Friis Susanne L, Buchard Anders, Rockenbauer Eszter, Børsting Claus, Morling Niels
Section of Forensic Genetics, Department of Forensic Medicine, Faculty of Health and Medical Sciences, University of Copenhagen, Denmark.
Section of Forensic Genetics, Department of Forensic Medicine, Faculty of Health and Medical Sciences, University of Copenhagen, Denmark.
Forensic Sci Int Genet. 2016 Mar;21:68-75. doi: 10.1016/j.fsigen.2015.12.006. Epub 2015 Dec 12.
This work introduces the in-house developed Python application STRinNGS for analysis of STR sequence elements in BAM or FASTQ files. STRinNGS identifies sequence reads with STR loci by their flanking sequences, it analyses the STR sequence and the flanking regions, and generates a report with the assigned SNP-STR alleles. The main output file from STRinNGS contains all sequences with read counts above 1% of the total number of reads per locus. STR sequences are automatically named according to the nomenclature used previously and according to the repeat unit definitions in STRBase (http://www.cstl.nist.gov/strbase/). The sequences are named with (1) the locus name, (2) the length of the repeat region divided by the length of the repeat unit, (3) the sequence(s) of the repeat unit(s) followed by the number of repeats and (4) variations in the flanking regions. Lower case letters in the main output file are used to flag sequences with previously unknown variations in the STRs. SNPs in the flanking regions are named by their "rs" numbers and the nucleotides in the SNP position. Data from 207 Danes sequenced with the Ion Torrent™ HID STR 10-plex that amplified nine STRs (CSF1PO, D3S1358, D5S818, D7S820, D8S1179, D16S539, TH01, TPOX, vWA), and Amelogenin was analysed with STRinNGS. Sequencing uncovered five common SNPs near four STRs and revealed 20 new alleles in the 207 Danes.
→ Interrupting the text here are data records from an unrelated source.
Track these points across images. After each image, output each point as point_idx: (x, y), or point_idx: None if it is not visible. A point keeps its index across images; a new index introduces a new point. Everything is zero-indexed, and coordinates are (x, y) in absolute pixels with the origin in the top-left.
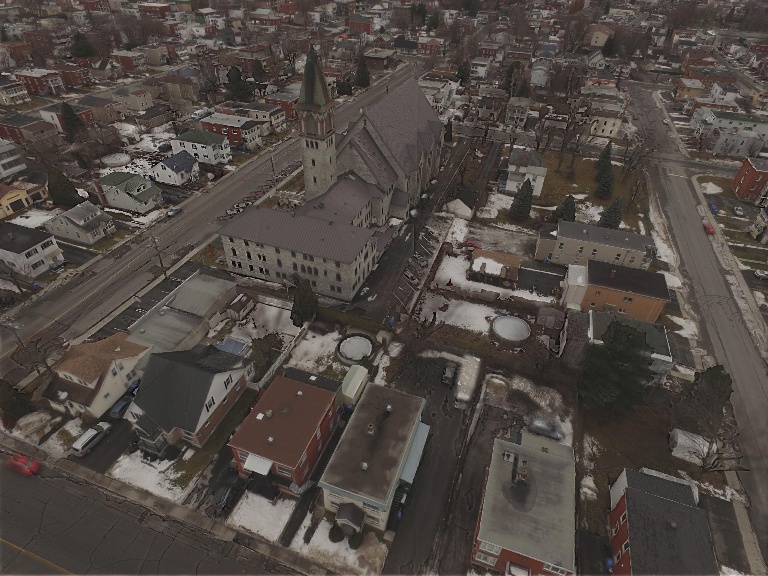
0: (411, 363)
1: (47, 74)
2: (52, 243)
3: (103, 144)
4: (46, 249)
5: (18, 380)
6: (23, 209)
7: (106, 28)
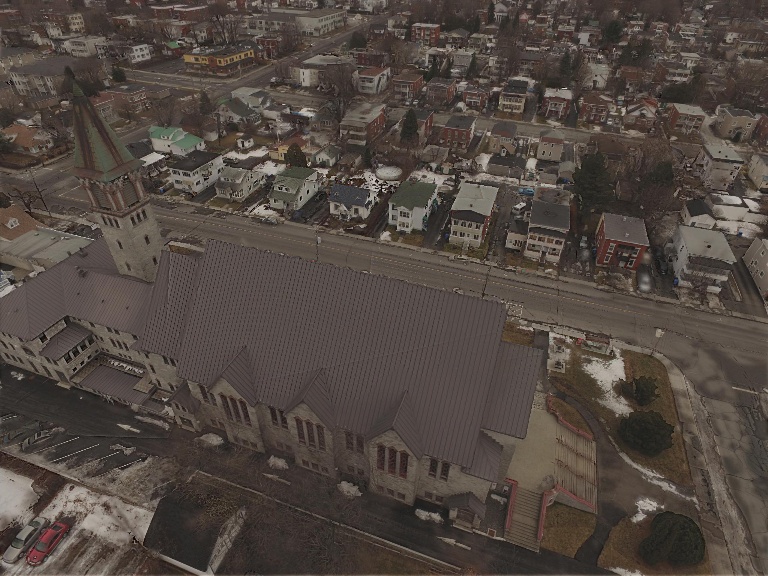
0: None
1: (555, 97)
2: (190, 176)
3: (419, 159)
4: (186, 177)
5: (53, 211)
6: None
7: (746, 79)
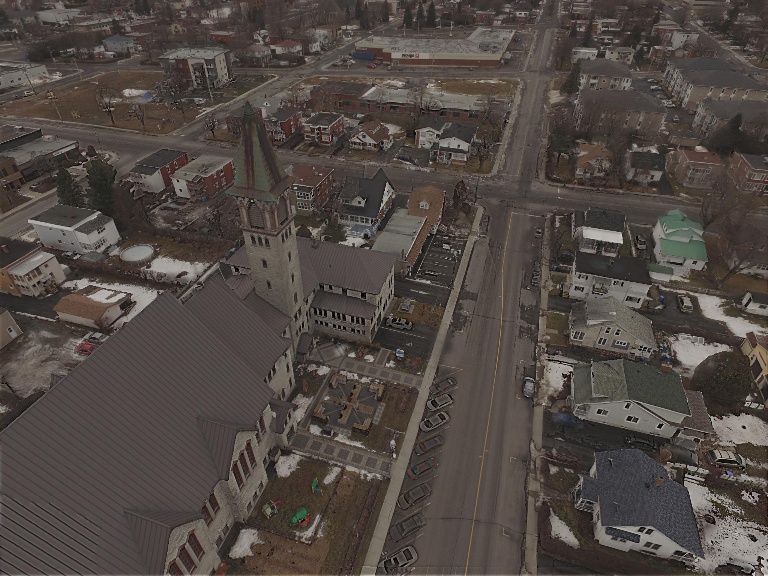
0: (232, 234)
1: None
2: None
3: None
4: None
5: None
6: (750, 375)
7: None
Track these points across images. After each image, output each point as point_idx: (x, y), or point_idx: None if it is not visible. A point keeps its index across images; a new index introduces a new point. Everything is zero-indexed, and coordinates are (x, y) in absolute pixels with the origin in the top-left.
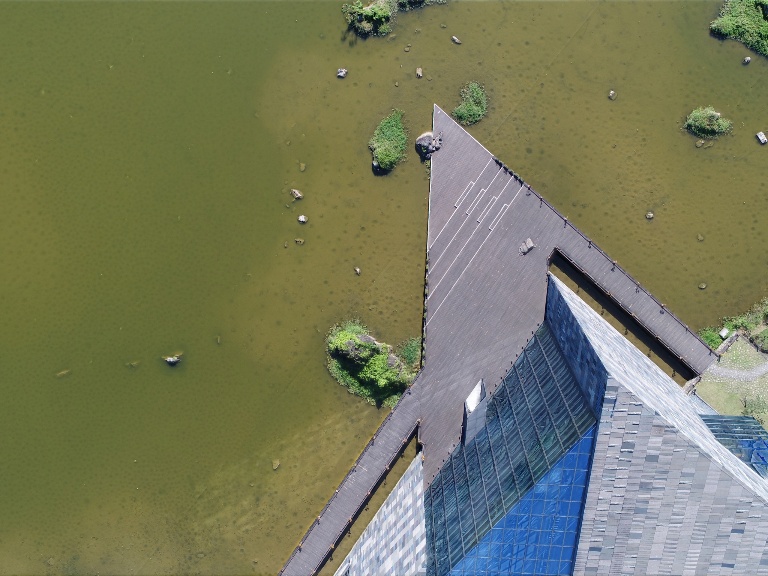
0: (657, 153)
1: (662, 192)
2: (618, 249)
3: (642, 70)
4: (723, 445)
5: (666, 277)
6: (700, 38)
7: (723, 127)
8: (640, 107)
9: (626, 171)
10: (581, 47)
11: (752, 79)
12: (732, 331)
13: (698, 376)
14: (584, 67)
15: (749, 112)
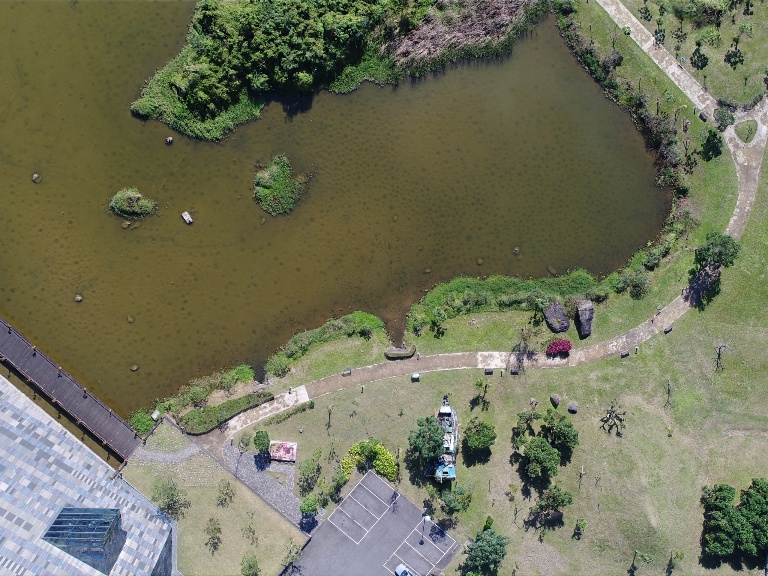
0: (84, 235)
1: (90, 274)
2: (48, 333)
3: (66, 152)
4: (55, 544)
5: (98, 360)
6: (123, 119)
7: (147, 208)
8: (65, 190)
9: (53, 254)
10: (4, 131)
11: (177, 159)
12: (163, 413)
13: (124, 460)
14: (8, 151)
15: (175, 192)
Three short homopolymers in the D8S1179 flanking regions caused frequent sequencing errors. In 29 of 3726 allele calls (0.8%), sequences with homopolymer errors were falsely assigned as true alleles. An in-house developed script in R compensated for these errors by compiling sequence reads that had identical STR sequences and identical nucleotides in the five common SNPs. In the output file from the R script, all SNP-STR haplotype calls were correct. The 207 samples and six additional samples were sequenced for D3S1358, D12S391, and D21S11 using the 454 GS Junior platform in this and a previous work. Overall, next generation sequencing (NGS) of the 11 STRs lowered the mean match probability 386 times and increased the typical paternity indexes (i.e. the geometric mean) for trios and duos 47 and 23 times, respectively, compared to the traditional PCR-CE typing of the same population.
这项工作介绍了内部开发的Python应用程序STRinNGS,用于分析BAM或FASTQ文件中的STR序列元件。STRinNGS通过侧翼序列识别具有STR位点的序列读数,分析STR序列及其侧翼区域,并生成包含指定SNP-STR等位基因的报告。STRinNGS的主要输出文件包含所有读数计数超过每个位点读数总数1%的序列。STR序列根据先前使用的命名法以及STRBase(http://www.cstl.nist.gov/strbase/)中的重复单元定义自动命名。序列命名包括:(1)位点名称;(2)重复区域长度除以重复单元长度;(3)重复单元序列,后面跟着重复次数;(4)侧翼区域的变异。主要输出文件中的小写字母用于标记STR中先前未知变异的序列。侧翼区域的SNP通过其“rs”编号和SNP位置的核苷酸命名。使用Ion Torrent™ HID STR 10重试剂盒对207名丹麦人进行测序,该试剂盒扩增了9个STR(CSF1PO、D3S1358、D5S818、D7S820、D8S1179、D16S539、TH01、TPOX、vWA),并使用STRinNGS分析了牙釉蛋白。测序发现四个STR附近有五个常见SNP,并在207名丹麦人中发现了20个新等位基因。D8S1179侧翼区域的三个短同聚物导致频繁的测序错误。在3726个等位基因调用中,有29个(0.8%),具有同聚物错误的序列被错误地指定为真实等位基因。R语言中内部开发的脚本通过汇编在五个常见SNP中具有相同STR序列和相同核苷酸的序列读数来补偿这些错误。在R脚本的输出文件中,所有SNP-STR单倍型调用都是正确的。在这项工作和之前的一项工作中,使用454 GS Junior平台对207个样本和另外六个样本进行了D3S1358、D12S391和D21S11的测序。总体而言,与同一人群的传统PCR-CE分型相比,对11个STR进行下一代测序(NGS)将平均匹配概率降低了386倍,将三联体和二联体的典型父权指数(即几何平均值)分别提高了47倍和23倍。